Records from a data collection
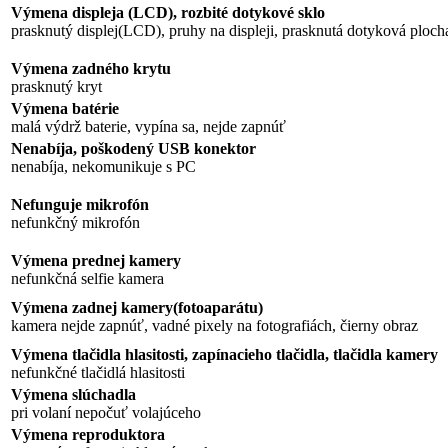
Výmena displeja (LCD), rozbité dotykové sklo
prasknutý displej(LCD), pruhy na displeji, prasknutá dotyková plocha
Výmena zadného krytu
prasknutý kryt
Výmena batérie
malá výdrž baterie, vypína sa, nejde zapnúť
Nenabíja, poškodený USB konektor
nenabíja, nekomunikuje s PC
Nefunguje mikrofón
nefunkčný mikrofón
Výmena prednej kamery
nefunkčná selfie kamera
Výmena zadnej kamery(fotoaparátu)
kamera nejde zapnúť, vadné pixely na fotografiách, čierny obraz
Výmena tlačidla hlasitosti, zapínacieho tlačidla, tlačidla kamery
nefunkčné tlačidlá hlasitosti
Výmena slúchadla
pri volaní nepočuť volajúceho
Výmena reproduktora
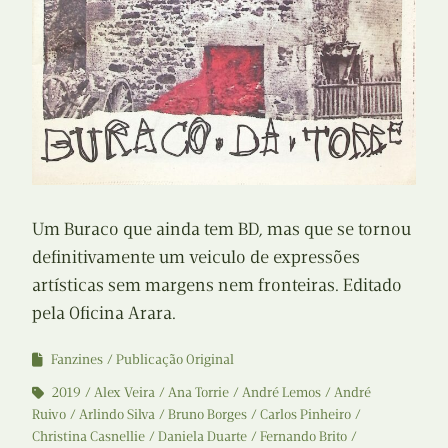
Um Buraco que ainda tem BD, mas que se tornou
definitivamente um veiculo de expressões
artísticas sem margens nem fronteiras. Editado
pela Oficina Arara.
Fanzines
Publicação Original
2019
Alex Veira
Ana Torrie
André Lemos
André
Ruivo
Arlindo Silva
Bruno Borges
Carlos Pinheiro
Christina Casnellie
Daniela Duarte
Fernando Brito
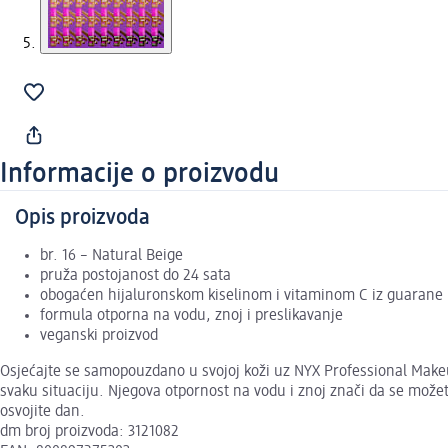
Informacije o proizvodu
Opis proizvoda
br. 16 – Natural Beige
pruža postojanost do 24 sata
obogaćen hijaluronskom kiselinom i vitaminom C iz guarane
formula otporna na vodu, znoj i preslikavanje
veganski proizvod
Osjećajte se samopouzdano u svojoj koži uz NYX Professional Makeu
svaku situaciju. Njegova otpornost na vodu i znoj znači da se mož
osvojite dan.
dm broj proizvoda: 3121082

- What to do: Reproduce the data above with every occurrence of "Výmena" changed to "Oprava" and nothing else altered. Omit the pictures from the output.

- Response below:
Oprava displeja (LCD), rozbité dotykové sklo
prasknutý displej(LCD), pruhy na displeji, prasknutá dotyková plocha
Oprava zadného krytu
prasknutý kryt
Oprava batérie
malá výdrž baterie, vypína sa, nejde zapnúť
Nenabíja, poškodený USB konektor
nenabíja, nekomunikuje s PC
Nefunguje mikrofón
nefunkčný mikrofón
Oprava prednej kamery
nefunkčná selfie kamera
Oprava zadnej kamery(fotoaparátu)
kamera nejde zapnúť, vadné pixely na fotografiách, čierny obraz
Oprava tlačidla hlasitosti, zapínacieho tlačidla, tlačidla kamery
nefunkčné tlačidlá hlasitosti
Oprava slúchadla
pri volaní nepočuť volajúceho
Oprava reproduktora
Um Buraco que ainda tem BD, mas que se tornou
definitivamente um veiculo de expressões
artísticas sem margens nem fronteiras. Editado
pela Oficina Arara.
Fanzines
Publicação Original
2019
Alex Veira
Ana Torrie
André Lemos
André
Ruivo
Arlindo Silva
Bruno Borges
Carlos Pinheiro
Christina Casnellie
Daniela Duarte
Fernando Brito
Informacije o proizvodu
Opis proizvoda
br. 16 – Natural Beige
pruža postojanost do 24 sata
obogaćen hijaluronskom kiselinom i vitaminom C iz guarane
formula otporna na vodu, znoj i preslikavanje
veganski proizvod
Osjećajte se samopouzdano u svojoj koži uz NYX Professional Makeu
svaku situaciju. Njegova otpornost na vodu i znoj znači da se mož
osvojite dan.
dm broj proizvoda: 3121082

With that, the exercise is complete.